- **TO-DO LIST**:
• A. Answer these about the piece on vague slogans, one line each, marked (i), (ii), (iii) like the questions:
(i) What is Sky's slogan?
(ii) In Columbia's slogan, who defines the scenario?
(iii) What brand uses the line "Real Beauty"?
• B. Copy word for word the part of the piece on vague slogans that runs from "Then there’s Columbia’s" down to "not a dodge.".
• C. Keep writing the piece on vague slogans, picking up right after its last sentence.

- **PAGE EXTRACT**:
-*-

Beyond “It”: Vagueness as a Branding Tool

Vagueness isn’t unique to “it.” Many modern global brands use suggestive, incomplete language to create space for the audience, letting meaning form in the consumer’s mind rather than in the slogan itself.

Take Sky’s “Believe in Better.” “Better” is deliberately unfinished. It could mean better content, better service, better value, or simply a better everyday experience. The word works because Sky already owns a certain emotional and functional territory. This open‑endedness also enables the line to work seamlessly across their mixed portfolio of products and services, acting as a single, unifying promise across all categories.

Then there’s Columbia’s “Engineered for Whatever.” “Whatever” is as open-ended as it gets. The brand doesn’t define the scenario; the wearer does. Whatever weather, whatever terrain, whatever the day throws at you. Columbia’s credibility in performance gear lets that vagueness land as possibility, not confusion.

A more emotional example comes from Dove’s “Real Beauty.” The line doesn’t define what “real” is,  it actually becomes more powerful because it refuses to. The audience fills the gap with their own standards, insecurities, and aspirations. The slogan works because Dove has built a brand world where openness feels like an invitation, not a dodge.

-*-

- **SUPPLIED RECORDS**:
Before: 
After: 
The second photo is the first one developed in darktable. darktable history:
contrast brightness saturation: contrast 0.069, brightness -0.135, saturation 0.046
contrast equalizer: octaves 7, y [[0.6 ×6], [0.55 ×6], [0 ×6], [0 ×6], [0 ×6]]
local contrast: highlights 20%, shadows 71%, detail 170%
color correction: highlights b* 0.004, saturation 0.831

-*-

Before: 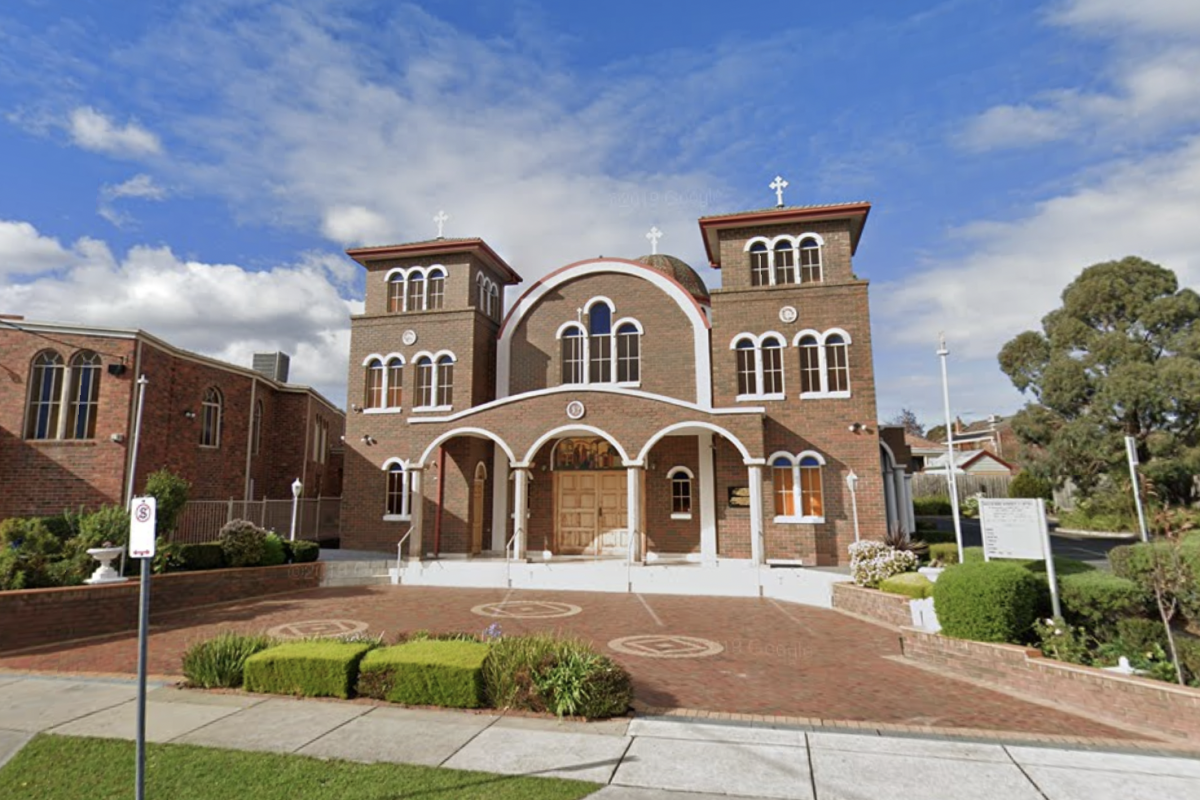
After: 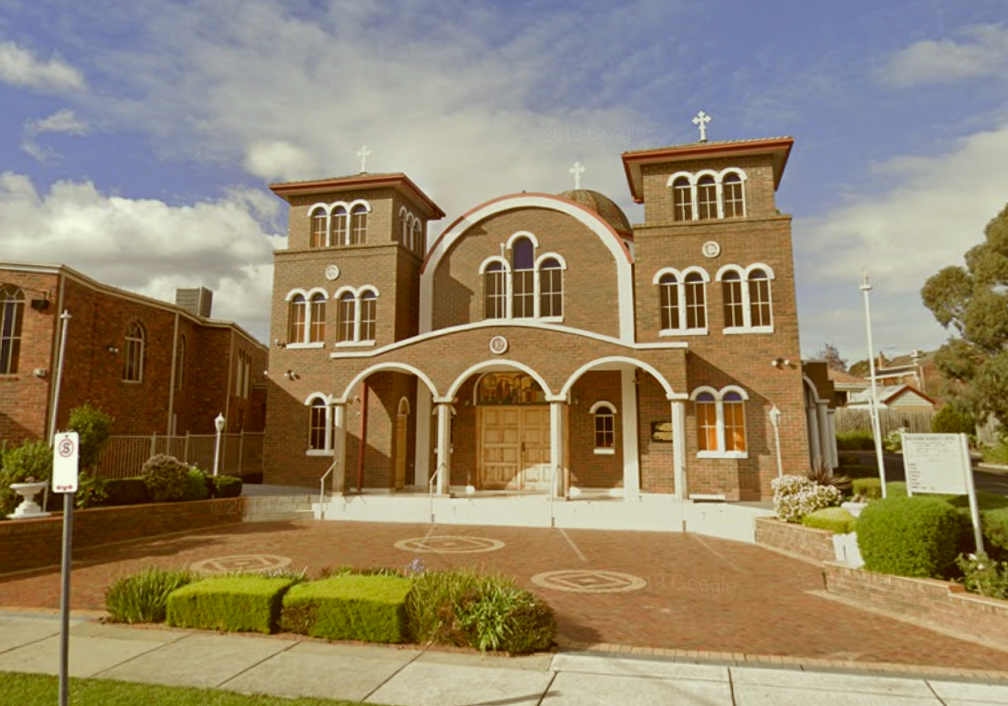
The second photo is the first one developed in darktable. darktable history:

-*-

- **ANSWERS FOR THE TASKS**:
• A.
(i) "Believe in Better."
(ii) The wearer.
(iii) Dove.

• B.
Then there’s Columbia’s “Engineered for Whatever.” “Whatever” is as open-ended as it gets. The brand doesn’t define the scenario; the wearer does. Whatever weather, whatever terrain, whatever the day throws at you. Columbia’s credibility in performance gear lets that vagueness land as possibility, not confusion.

A more emotional example comes from Dove’s “Real Beauty.” The line doesn’t define what “real” is,  it actually becomes more powerful because it refuses to. The audience fills the gap with their own standards, insecurities, and aspirations. The slogan works because Dove has built a brand world where openness feels like an invitation, not a dodge.

• C.
All three examples show that vagueness only works when the brand underneath is specific.

Sky can leave “better” open because the brand signals what “better” means. Columbia can leave “whatever” open because reliability is already baked in. Dove can leave “real” open because the brand has earned permission to talk about self-image.

“It” is just the most compact version of that same principle — two letters that leave space for the audience, but only because the brand has already given them something to believe in.

In a world where identity, emotion and self‑expression define value, leaving space might just be the most powerful storytelling move of all.

The Craft of Leaving Space

Great copywriting isn’t just about finding the right words. It’s about knowing when to stop. “It” works because it gestures instead of declaring. It points beyond itself and pulls people in.

That’s not vagueness. That’s respect. 

When brands trust their audience to finish the sentence, the message becomes theirs.

And that’s the secret hiding in plain sight:

Two letters. Endless possibilities.

And that’s it.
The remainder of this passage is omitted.